WHAT YOU HAVE TO DO: A partial copy is required: transcribe exactly the lines from the one containing "[424,180,666,191] container with" through the last line below, without any pictures.

AVAILABLE RECORDS:
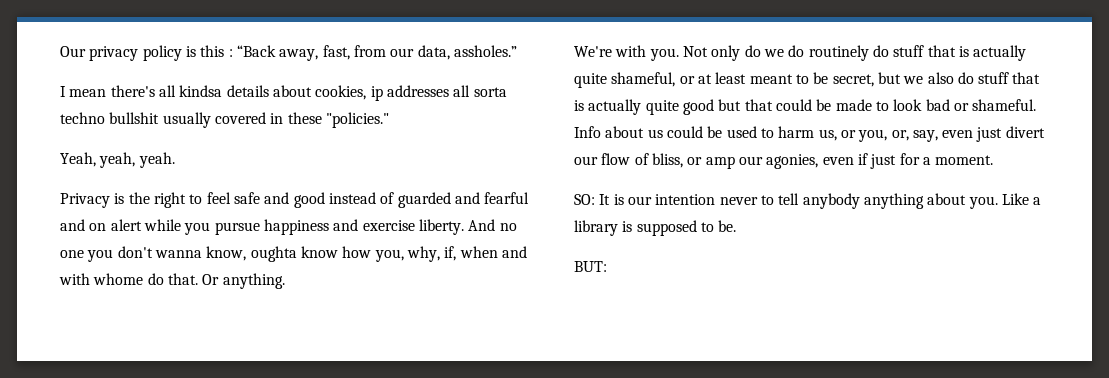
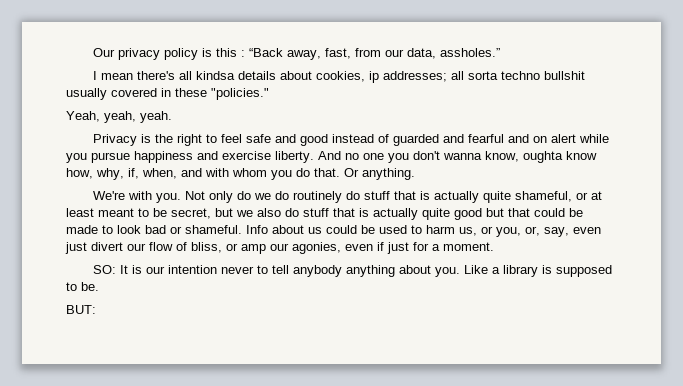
[386,85,449,97] addresses -> [382,71,447,82] addresses;
[342,246,404,262] how you, -> [66,168,93,179] how,
[459,246,498,258] when -> [142,168,177,179] when,
[93,273,144,285] whome -> [232,168,292,180] whom you

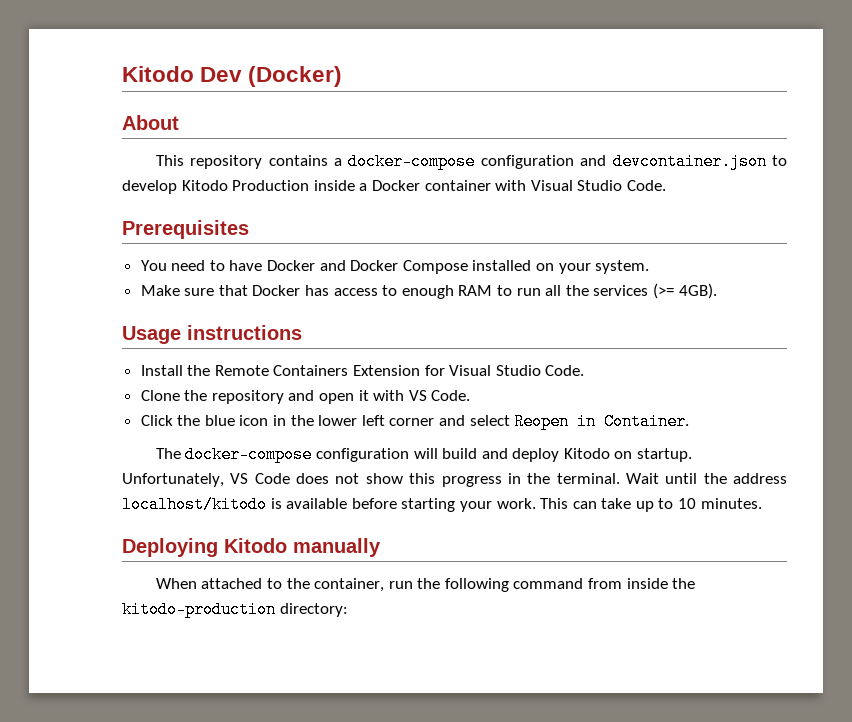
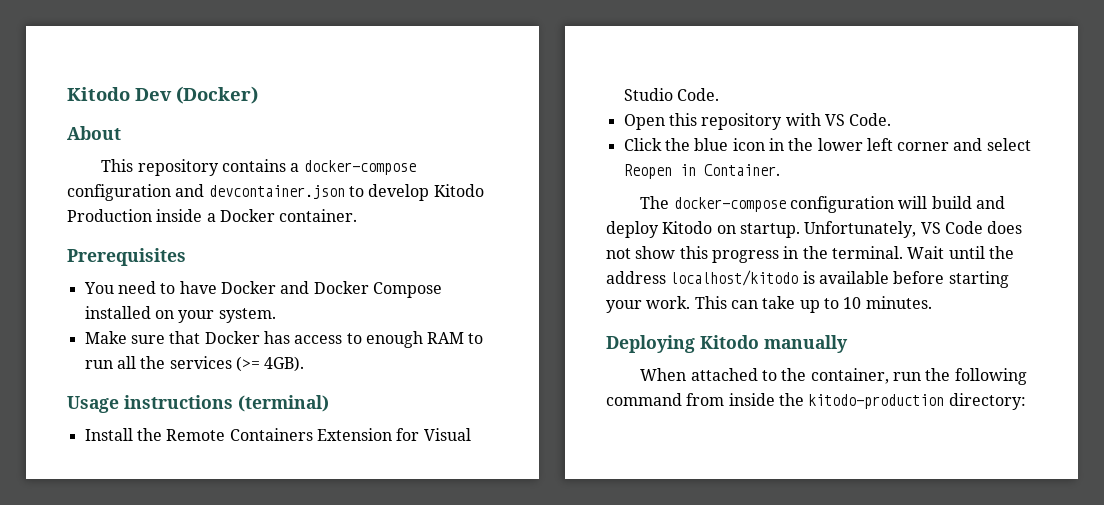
[424,180,666,191] container with Visual Studio Code. -> [279,209,358,222] container.
(302, 332) none -> [238,395,329,412] (terminal)
[140,390,369,404] Clone the repository and open it -> [623,113,783,130] Open this repository

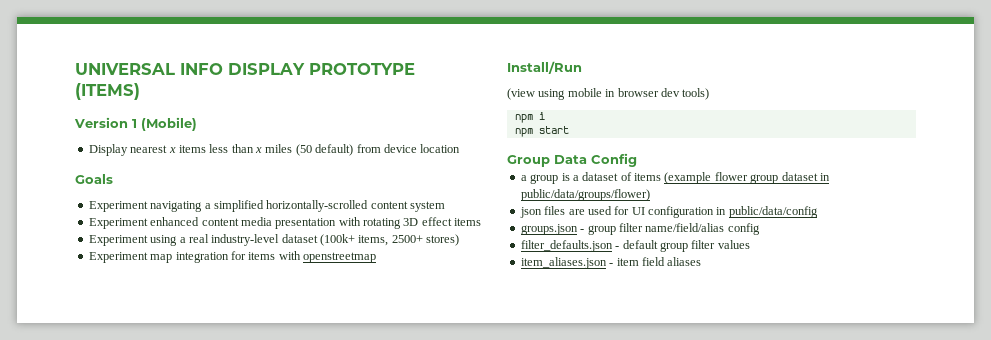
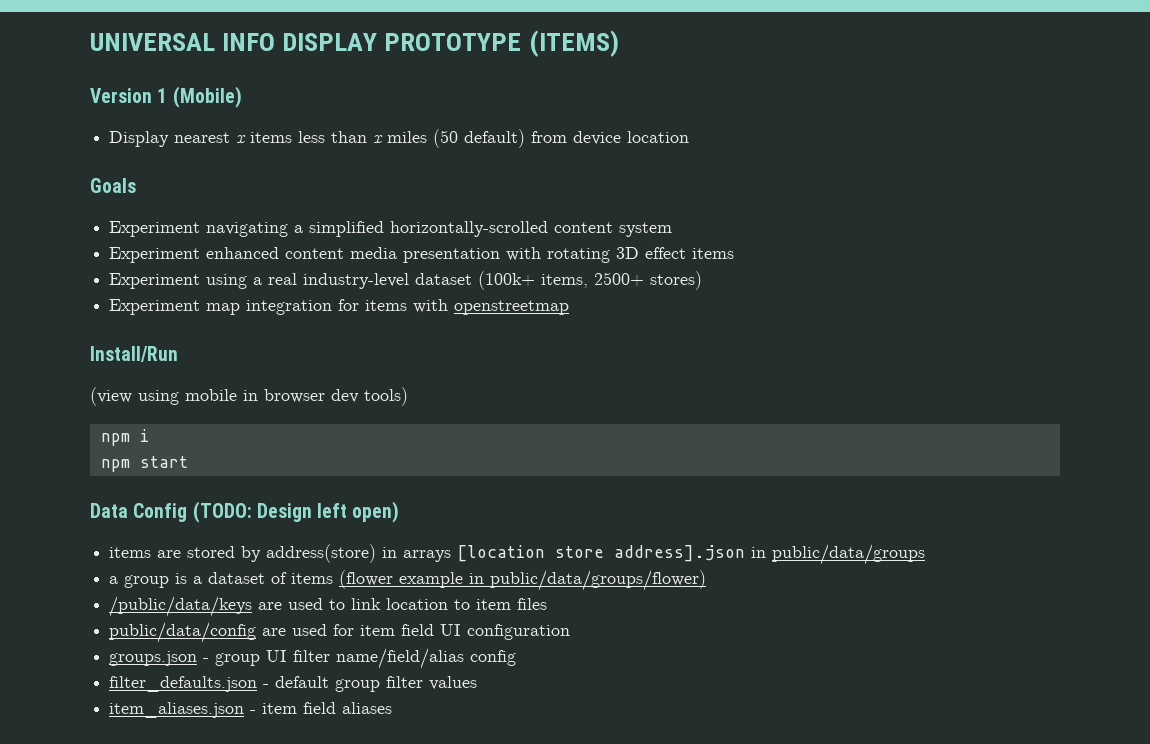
[507,155,550,167] Group -> (188, 462) none
(637, 160) none -> [192,501,400,523] [109,544,926,565] (TODO: Design left open) // items are stored by address(store) in arrays [location store address].json in public/data/groups
[664,172,830,184] [520,189,650,201] [519,207,542,218] (example flower group dataset in public/data/groups/flower) // json -> [339,570,707,591] [109,596,512,617] (flower example in public/data/groups/flower) // /public/data/keys are used to link location to item
(566, 210) none -> [109,622,257,643] // public/data/config
(630, 210) none -> [360,624,435,636] item field
[716,206,818,218] in public/data/config -> (571, 632) none
(616, 230) none -> [266,650,288,662] UI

ANSWER SECTION:
[424,180,666,191] container with Visual Studio Code. -> [279,209,358,222] container.
(302, 332) none -> [238,395,329,412] (terminal)
[140,390,369,404] Clone the repository and open it -> [623,113,783,130] Open this repository

[507,155,550,167] Group -> (188, 462) none
(637, 160) none -> [192,501,400,523] [109,544,926,565] (TODO: Design left open) // items are stored by address(store) in arrays [location store address].json in public/data/groups
[664,172,830,184] [520,189,650,201] [519,207,542,218] (example flower group dataset in public/data/groups/flower) // json -> [339,570,707,591] [109,596,512,617] (flower example in public/data/groups/flower) // /public/data/keys are used to link location to item
(566, 210) none -> [109,622,257,643] // public/data/config
(630, 210) none -> [360,624,435,636] item field
[716,206,818,218] in public/data/config -> (571, 632) none
(616, 230) none -> [266,650,288,662] UI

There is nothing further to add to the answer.